(Stored data)
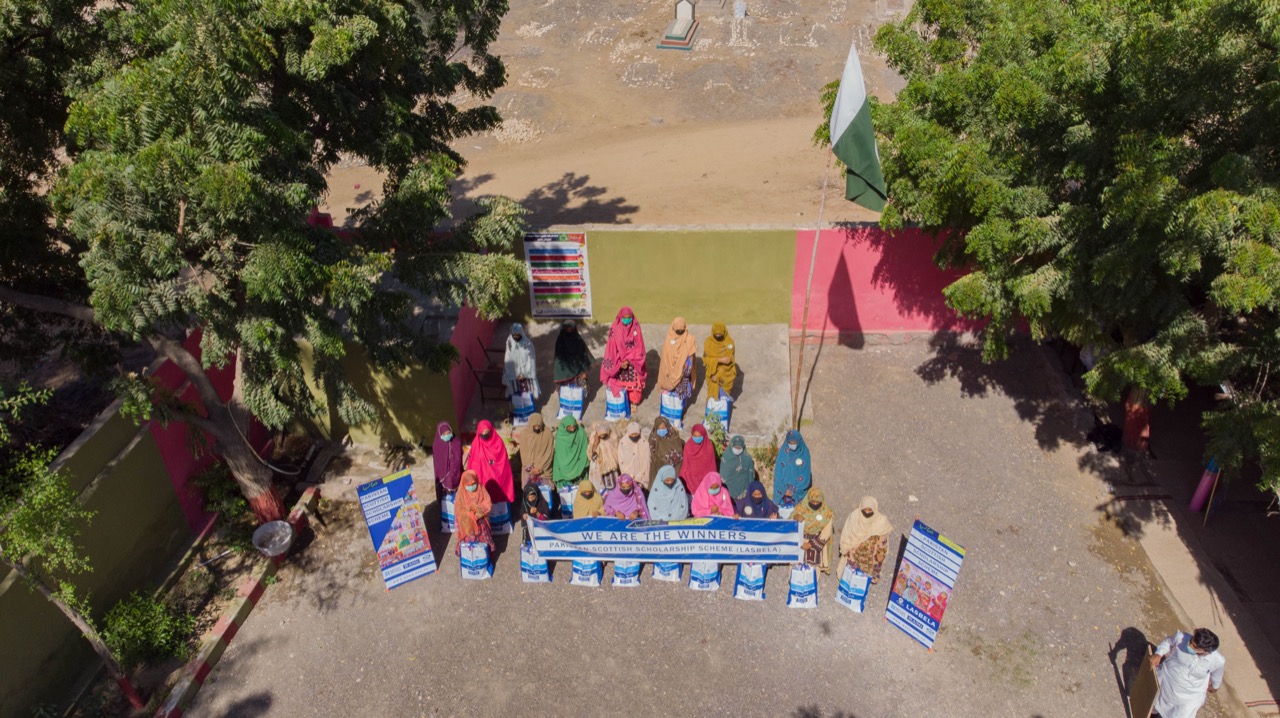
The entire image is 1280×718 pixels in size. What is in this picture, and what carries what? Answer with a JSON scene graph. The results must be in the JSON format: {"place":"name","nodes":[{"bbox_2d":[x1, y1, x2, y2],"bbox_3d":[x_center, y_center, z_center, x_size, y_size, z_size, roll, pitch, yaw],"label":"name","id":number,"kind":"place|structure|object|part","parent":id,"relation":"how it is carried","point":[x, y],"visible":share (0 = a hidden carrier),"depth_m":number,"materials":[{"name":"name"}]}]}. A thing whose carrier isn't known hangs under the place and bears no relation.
{"place":"outdoors","nodes":[
{"label":"outdoors","id":0,"kind":"place"},
{"bbox_2d":[1,333,267,717],"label":"boundary wall","id":1,"kind":"structure","parent":0,"point":[133,513],"depth_m":9.85,"materials":[{"name":"green paint"}]},
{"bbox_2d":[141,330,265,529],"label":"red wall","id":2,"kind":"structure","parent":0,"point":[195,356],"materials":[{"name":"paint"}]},
{"bbox_2d":[283,294,497,449],"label":"wall","id":3,"kind":"structure","parent":0,"point":[408,411],"depth_m":12.61,"materials":[{"name":"paint"}]},
{"bbox_2d":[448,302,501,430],"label":"red wall","id":4,"kind":"structure","parent":0,"point":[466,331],"depth_m":13.11,"materials":[{"name":"paint"}]},
{"bbox_2d":[318,0,920,226],"label":"dirt ground","id":5,"kind":"structure","parent":0,"point":[572,169],"materials":[{"name":"beige soil"}]},
{"bbox_2d":[657,0,698,50],"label":"gravestone","id":6,"kind":"object","parent":5,"relation":"on","point":[677,42],"visible":0.98,"depth_m":23.65,"materials":[{"name":"stone"}]},
{"bbox_2d":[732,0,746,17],"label":"gravestone","id":7,"kind":"object","parent":5,"relation":"on","point":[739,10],"visible":0.99,"depth_m":26.30,"materials":[{"name":"white"}]},
{"bbox_2d":[465,320,798,445],"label":"concrete platform","id":8,"kind":"structure","parent":0,"point":[758,354],"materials":[{"name":"grey concrete"}]},
{"bbox_2d":[470,335,507,402],"bbox_3d":[-2.275,0.179,13.741,0.569,0.976,0.681,0,34,2],"label":"chair","id":9,"kind":"object","parent":8,"relation":"on","point":[482,347],"visible":0.67,"depth_m":13.60,"materials":[{"name":"metal"}]},
{"bbox_2d":[503,322,539,414],"bbox_3d":[-1.674,0.205,12.336,0.573,1.618,0.636,0,34,2],"label":"woman","id":10,"kind":"object","parent":8,"relation":"on","point":[524,356],"visible":0.85,"depth_m":12.14},
{"bbox_2d":[508,387,535,424],"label":"plastic bag","id":11,"kind":"object","parent":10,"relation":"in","point":[519,415],"visible":0.7,"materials":[{"name":"plastic"}]},
{"bbox_2d":[553,318,593,411],"bbox_3d":[-0.957,0.128,12.336,0.554,1.569,0.781,0,34,2],"label":"woman","id":12,"kind":"object","parent":8,"relation":"on","point":[572,340],"visible":0.9,"depth_m":12.15},
{"bbox_2d":[557,382,584,418],"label":"plastic bag","id":13,"kind":"object","parent":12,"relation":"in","point":[570,404],"visible":0.81,"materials":[{"name":"white plastic"}]},
{"bbox_2d":[603,386,628,420],"bbox_3d":[-0.344,0.641,12.885,0.362,0.573,0.275,7,35,11],"label":"sack","id":14,"kind":"object","parent":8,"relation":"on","point":[612,406],"visible":0.83,"depth_m":12.82,"materials":[{"name":"plastic"}]},
{"bbox_2d":[601,307,647,416],"bbox_3d":[-0.228,0.066,12.346,0.641,1.709,0.772,0,34,2],"label":"woman","id":15,"kind":"object","parent":8,"relation":"on","point":[623,331],"visible":0.94,"depth_m":12.19},
{"bbox_2d":[657,316,697,415],"bbox_3d":[0.496,0.154,12.325,0.549,1.605,0.762,0,34,2],"label":"woman","id":16,"kind":"object","parent":8,"relation":"on","point":[670,354],"visible":0.95,"depth_m":12.15},
{"bbox_2d":[659,389,685,423],"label":"plastic bag","id":17,"kind":"object","parent":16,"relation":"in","point":[667,411],"visible":0.77,"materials":[{"name":"plastic"}]},
{"bbox_2d":[701,321,735,406],"bbox_3d":[1.075,0.138,12.324,0.550,1.474,0.659,0,34,2],"label":"woman","id":18,"kind":"object","parent":8,"relation":"on","point":[721,352],"visible":0.93,"depth_m":12.14},
{"bbox_2d":[704,394,730,431],"bbox_3d":[1.112,0.759,12.732,0.364,0.594,0.283,8,35,12],"label":"sack","id":19,"kind":"object","parent":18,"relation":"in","point":[725,415],"visible":0.69,"depth_m":12.64,"materials":[{"name":"plastic"}]},
{"bbox_2d":[183,331,1230,715],"label":"ground","id":20,"kind":"structure","parent":0,"point":[716,612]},
{"bbox_2d":[60,447,323,715],"bbox_3d":[-5.465,3.559,10.150,1.586,0.549,5.901,0,34,2],"label":"planting bed","id":21,"kind":"object","parent":20,"relation":"on","point":[239,561],"visible":0.56,"depth_m":10.82,"materials":[{"name":"brown"}]},
{"bbox_2d":[1,413,147,713],"bbox_3d":[-5.889,2.157,8.103,2.377,4.160,2.515,24,41,31],"label":"tree","id":22,"kind":"object","parent":21,"relation":"on","point":[12,559],"visible":0.98,"depth_m":8.25,"materials":[{"name":"plant"}]},
{"bbox_2d":[98,588,197,672],"bbox_3d":[-5.475,2.987,9.791,1.109,0.794,1.098,0,34,2],"label":"shrub","id":23,"kind":"object","parent":21,"relation":"on","point":[126,625],"visible":0.89,"depth_m":9.70,"materials":[{"name":"green plant"}]},
{"bbox_2d":[189,459,249,529],"bbox_3d":[-5.470,1.771,11.647,0.854,0.854,0.888,0,34,2],"label":"shrub","id":24,"kind":"object","parent":21,"relation":"on","point":[214,491],"visible":0.79,"depth_m":11.52,"materials":[{"name":"green plant"}]},
{"bbox_2d":[0,0,529,523],"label":"tree","id":25,"kind":"object","parent":21,"relation":"on","point":[239,472],"visible":0.99,"depth_m":8.36,"materials":[{"name":"green plant"}]},
{"bbox_2d":[251,520,293,556],"bbox_3d":[-4.607,2.317,11.215,0.523,0.300,0.531,0,34,2],"label":"bucket","id":26,"kind":"object","parent":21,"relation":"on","point":[285,539],"visible":0.99,"depth_m":11.23,"materials":[{"name":"white"}]},
{"bbox_2d":[155,485,320,717],"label":"curb","id":27,"kind":"structure","parent":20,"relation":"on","point":[244,612],"depth_m":10.15,"materials":[{"name":"red"}]},
{"bbox_2d":[356,468,435,590],"bbox_3d":[-2.955,2.086,10.737,0.669,1.451,0.439,-19,39,-25],"label":"poster board","id":28,"kind":"object","parent":20,"relation":"on","point":[396,488],"visible":0.99,"depth_m":10.67,"materials":[{"name":"blue plastic"}]},
{"bbox_2d":[433,421,463,533],"bbox_3d":[-2.389,1.470,11.084,0.443,1.412,0.731,-6,35,-8],"label":"woman","id":29,"kind":"object","parent":20,"relation":"on","point":[445,457],"visible":0.73,"depth_m":10.93},
{"bbox_2d":[440,490,457,533],"bbox_3d":[-2.369,1.954,11.377,0.359,0.577,0.310,-8,35,-10],"label":"bag","id":30,"kind":"object","parent":29,"relation":"in","point":[450,525],"visible":0.47,"depth_m":11.30,"materials":[{"name":"white plastic"}]},
{"bbox_2d":[453,469,495,560],"bbox_3d":[-1.997,1.947,10.631,0.540,1.380,0.738,-6,35,-8],"label":"woman","id":31,"kind":"object","parent":20,"relation":"on","point":[475,513],"visible":0.85,"depth_m":10.46},
{"bbox_2d":[459,540,492,579],"bbox_3d":[-2.027,2.463,10.866,0.433,0.543,0.273,0,34,2],"label":"bag","id":32,"kind":"object","parent":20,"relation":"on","point":[471,575],"visible":0.9,"depth_m":10.82,"materials":[{"name":"plastic"}]},
{"bbox_2d":[465,419,515,525],"bbox_3d":[-1.845,1.426,10.919,0.585,1.473,0.774,0,34,2],"label":"woman","id":33,"kind":"object","parent":20,"relation":"on","point":[505,475],"visible":0.72,"depth_m":10.80},
{"bbox_2d":[488,500,513,534],"bbox_3d":[-1.873,1.966,11.379,0.436,0.640,0.336,0,34,2],"label":"bag","id":34,"kind":"object","parent":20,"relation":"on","point":[503,518],"visible":0.54,"depth_m":11.32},
{"bbox_2d":[515,412,555,492],"bbox_3d":[-1.317,1.278,11.245,0.511,1.284,0.776,0,34,2],"label":"woman","id":35,"kind":"object","parent":20,"relation":"on","point":[531,441],"visible":0.83,"depth_m":11.09},
{"bbox_2d":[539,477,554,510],"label":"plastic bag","id":36,"kind":"object","parent":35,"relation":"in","point":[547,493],"visible":0.45,"depth_m":11.38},
{"bbox_2d":[519,542,551,582],"bbox_3d":[-1.281,2.497,10.902,0.401,0.536,0.334,0,34,2],"label":"bag","id":37,"kind":"object","parent":20,"relation":"on","point":[524,559],"visible":0.7,"depth_m":10.86,"materials":[{"name":"white plastic"}]},
{"bbox_2d":[519,480,553,544],"bbox_3d":[-1.245,1.957,10.775,0.516,1.180,0.686,0,34,2],"label":"woman","id":38,"kind":"object","parent":20,"relation":"on","point":[533,493],"visible":0.46,"depth_m":10.61},
{"bbox_2d":[551,414,590,505],"bbox_3d":[-0.861,1.295,11.125,0.510,1.318,0.821,0,34,2],"label":"woman","id":39,"kind":"object","parent":20,"relation":"on","point":[579,443],"visible":0.86,"depth_m":10.95},
{"bbox_2d":[557,482,576,517],"bbox_3d":[-0.886,1.797,11.387,0.356,0.522,0.327,0,34,2],"label":"plastic bag","id":40,"kind":"object","parent":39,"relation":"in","point":[563,498],"visible":0.48,"depth_m":11.30,"materials":[{"name":"blue"}]},
{"bbox_2d":[570,557,601,585],"bbox_3d":[-0.658,2.499,10.847,0.413,0.534,0.360,0,34,2],"label":"bag","id":41,"kind":"object","parent":20,"relation":"on","point":[575,580],"visible":0.59,"depth_m":10.84,"materials":[{"name":"white plastic"}]},
{"bbox_2d":[571,477,606,519],"bbox_3d":[-0.600,1.972,10.711,0.472,1.181,0.702,0,34,2],"label":"woman","id":42,"kind":"object","parent":20,"relation":"on","point":[586,513],"visible":0.51,"depth_m":10.54},
{"bbox_2d":[586,421,621,491],"bbox_3d":[-0.451,1.388,11.160,0.491,1.292,0.651,0,34,2],"label":"woman","id":43,"kind":"object","parent":20,"relation":"on","point":[602,443],"visible":0.78,"depth_m":10.98},
{"bbox_2d":[611,558,641,586],"bbox_3d":[-0.173,2.498,10.833,0.392,0.541,0.377,0,34,2],"label":"bag","id":44,"kind":"object","parent":20,"relation":"on","point":[633,580],"visible":0.6,"depth_m":10.83,"materials":[{"name":"white plastic"}]},
{"bbox_2d":[602,472,651,520],"bbox_3d":[-0.178,1.934,10.624,0.591,1.275,0.717,0,34,2],"label":"woman","id":45,"kind":"object","parent":20,"relation":"on","point":[637,500],"visible":0.6,"depth_m":10.47},
{"bbox_2d":[616,420,650,489],"bbox_3d":[-0.087,1.344,11.253,0.505,1.233,0.610,0,34,2],"label":"woman","id":46,"kind":"object","parent":20,"relation":"on","point":[640,450],"visible":0.79,"depth_m":11.08},
{"bbox_2d":[521,515,801,563],"bbox_3d":[0.299,2.104,10.287,3.385,0.689,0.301,0,34,2],"label":"banner","id":47,"kind":"object","parent":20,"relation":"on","point":[640,529],"visible":0.98,"depth_m":10.24,"materials":[{"name":"blue"}]},
{"bbox_2d":[650,560,680,581],"bbox_3d":[0.338,2.448,10.870,0.410,0.529,0.362,0,34,2],"label":"bag","id":48,"kind":"object","parent":20,"relation":"on","point":[663,575],"visible":0.5,"depth_m":10.86,"materials":[{"name":"white plastic"}]},
{"bbox_2d":[646,414,684,482],"bbox_3d":[0.316,1.289,11.404,0.524,1.175,0.741,0,34,2],"label":"woman","id":49,"kind":"object","parent":20,"relation":"on","point":[656,429],"visible":0.67,"depth_m":11.23},
{"bbox_2d":[647,463,688,519],"bbox_3d":[0.328,1.843,10.741,0.512,1.220,0.726,0,34,2],"label":"woman","id":50,"kind":"object","parent":20,"relation":"on","point":[670,491],"visible":0.72,"depth_m":10.57},
{"bbox_2d":[678,423,718,490],"bbox_3d":[0.729,1.372,11.126,0.505,1.217,0.734,0,34,2],"label":"woman","id":51,"kind":"object","parent":20,"relation":"on","point":[690,452],"visible":0.74,"depth_m":10.99},
{"bbox_2d":[689,559,719,590],"bbox_3d":[0.799,2.528,10.760,0.402,0.558,0.402,0,34,2],"label":"bag","id":52,"kind":"object","parent":20,"relation":"on","point":[695,570],"visible":0.68,"depth_m":10.73,"materials":[{"name":"white plastic"}]},
{"bbox_2d":[690,471,735,518],"bbox_3d":[0.866,1.941,10.660,0.547,1.277,0.721,0,34,2],"label":"woman","id":53,"kind":"object","parent":20,"relation":"on","point":[711,491],"visible":0.6,"depth_m":10.48},
{"bbox_2d":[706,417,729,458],"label":"shrub","id":54,"kind":"object","parent":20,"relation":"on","point":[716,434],"visible":0.62,"depth_m":12.23,"materials":[{"name":"green plant"}]},
{"bbox_2d":[718,435,755,501],"bbox_3d":[1.196,1.543,11.088,0.503,1.264,0.747,0,34,2],"label":"woman","id":55,"kind":"object","parent":20,"relation":"on","point":[737,470],"visible":0.71,"depth_m":10.96},
{"bbox_2d":[733,561,766,600],"bbox_3d":[1.342,2.611,10.723,0.413,0.594,0.421,0,34,2],"label":"bag","id":56,"kind":"object","parent":20,"relation":"on","point":[744,575],"visible":0.74,"depth_m":10.69,"materials":[{"name":"white plastic"}]},
{"bbox_2d":[737,480,779,522],"bbox_3d":[1.376,2.024,10.537,0.509,1.144,0.719,0,34,2],"label":"woman","id":57,"kind":"object","parent":20,"relation":"on","point":[755,495],"visible":0.41,"depth_m":10.41},
{"bbox_2d":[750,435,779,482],"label":"shrub","id":58,"kind":"object","parent":20,"relation":"on","point":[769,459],"visible":0.58,"depth_m":12.19,"materials":[{"name":"green plant"}]},
{"bbox_2d":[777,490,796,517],"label":"plastic bag","id":59,"kind":"object","parent":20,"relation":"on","point":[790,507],"visible":0.48,"depth_m":11.12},
{"bbox_2d":[773,429,812,513],"bbox_3d":[1.861,1.520,10.925,0.500,1.347,0.763,0,34,2],"label":"woman","id":60,"kind":"object","parent":20,"relation":"on","point":[799,463],"visible":0.78,"depth_m":10.77},
{"bbox_2d":[786,563,817,608],"bbox_3d":[1.958,2.693,10.618,0.401,0.550,0.406,0,34,2],"label":"bag","id":61,"kind":"object","parent":20,"relation":"on","point":[806,575],"visible":0.88,"depth_m":10.57,"materials":[{"name":"white plastic"}]},
{"bbox_2d":[789,148,831,426],"bbox_3d":[2.304,-1.201,11.961,0.218,5.335,0.153,0,34,2],"label":"flagpole","id":62,"kind":"object","parent":20,"relation":"on","point":[804,329],"visible":0.88,"depth_m":12.14,"materials":[{"name":"brown wood"}]},
{"bbox_2d":[830,41,885,212],"bbox_3d":[2.574,-2.675,10.556,0.649,2.118,0.717,0,34,2],"label":"flag","id":63,"kind":"object","parent":62,"relation":"attached to","point":[850,133],"visible":0.96,"depth_m":10.53,"materials":[{"name":"green fabric"}]},
{"bbox_2d":[788,488,834,573],"bbox_3d":[1.992,2.057,10.489,0.572,1.280,0.716,0,34,2],"label":"woman","id":64,"kind":"object","parent":20,"relation":"on","point":[818,516],"visible":0.66,"depth_m":10.31},
{"bbox_2d":[836,495,891,591],"bbox_3d":[2.565,2.164,10.211,0.586,1.363,0.674,8,35,12],"label":"woman","id":65,"kind":"object","parent":20,"relation":"on","point":[869,513],"visible":0.79,"depth_m":10.05},
{"bbox_2d":[835,563,869,611],"bbox_3d":[2.524,2.659,10.401,0.409,0.528,0.360,23,41,31],"label":"plastic bag","id":66,"kind":"object","parent":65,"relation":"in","point":[852,600],"visible":0.9,"depth_m":10.32,"materials":[{"name":"plastic"}]},
{"bbox_2d":[885,518,964,650],"bbox_3d":[3.189,2.560,9.995,0.389,1.433,0.711,-26,41,-31],"label":"poster board","id":67,"kind":"object","parent":20,"relation":"on","point":[936,609],"visible":0.99,"depth_m":9.96,"materials":[{"name":"blue plastic"}]},
{"bbox_2d":[864,0,1279,480],"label":"tree","id":68,"kind":"object","parent":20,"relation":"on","point":[1040,92],"visible":0.99,"depth_m":9.35,"materials":[{"name":"green plant"}]},
{"label":"tree trunk","id":69,"kind":"part","parent":68,"relation":"part of","materials":[{"name":"red"}]},
{"bbox_2d":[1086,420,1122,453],"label":"black bag","id":70,"kind":"object","parent":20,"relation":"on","point":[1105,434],"visible":0.88,"depth_m":12.87,"materials":[{"name":"black plastic"}]},
{"bbox_2d":[1144,625,1225,717],"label":"man","id":71,"kind":"object","parent":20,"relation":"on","point":[1197,646],"visible":0.98,"depth_m":8.54},
{"bbox_2d":[1127,652,1159,717],"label":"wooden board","id":72,"kind":"object","parent":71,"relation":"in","point":[1146,682],"visible":0.92,"depth_m":8.90,"materials":[{"name":"brown wood"}]},
{"bbox_2d":[501,224,991,333],"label":"boundary wall","id":73,"kind":"structure","parent":0,"point":[896,315],"depth_m":14.45,"materials":[{"name":"paint"}]},
{"bbox_2d":[522,232,590,317],"bbox_3d":[-1.310,-1.319,14.131,1.105,1.531,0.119,0,34,2],"label":"poster","id":74,"kind":"object","parent":73,"relation":"attached to","point":[538,251],"visible":0.95,"depth_m":14.07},
{"bbox_2d":[1102,388,1279,717],"label":"pavement","id":75,"kind":"structure","parent":0,"point":[1183,520],"materials":[{"name":"concrete"}]},
{"bbox_2d":[1189,457,1220,513],"bbox_3d":[7.431,1.379,11.491,0.228,1.539,0.227,0,34,2],"label":"pink pole","id":76,"kind":"object","parent":75,"relation":"on","point":[1200,495],"visible":0.62,"depth_m":11.62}
]}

• **WHAT IS BEING ASKED**
For the string "gravestone", return every line of the data where it appears.

• **OUTPUT OF THE TASK**
{"bbox_2d":[657,0,698,50],"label":"gravestone","id":6,"kind":"object","parent":5,"relation":"on","point":[677,42],"visible":0.98,"depth_m":23.65,"materials":[{"name":"stone"}]},
{"bbox_2d":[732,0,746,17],"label":"gravestone","id":7,"kind":"object","parent":5,"relation":"on","point":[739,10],"visible":0.99,"depth_m":26.30,"materials":[{"name":"white"}]},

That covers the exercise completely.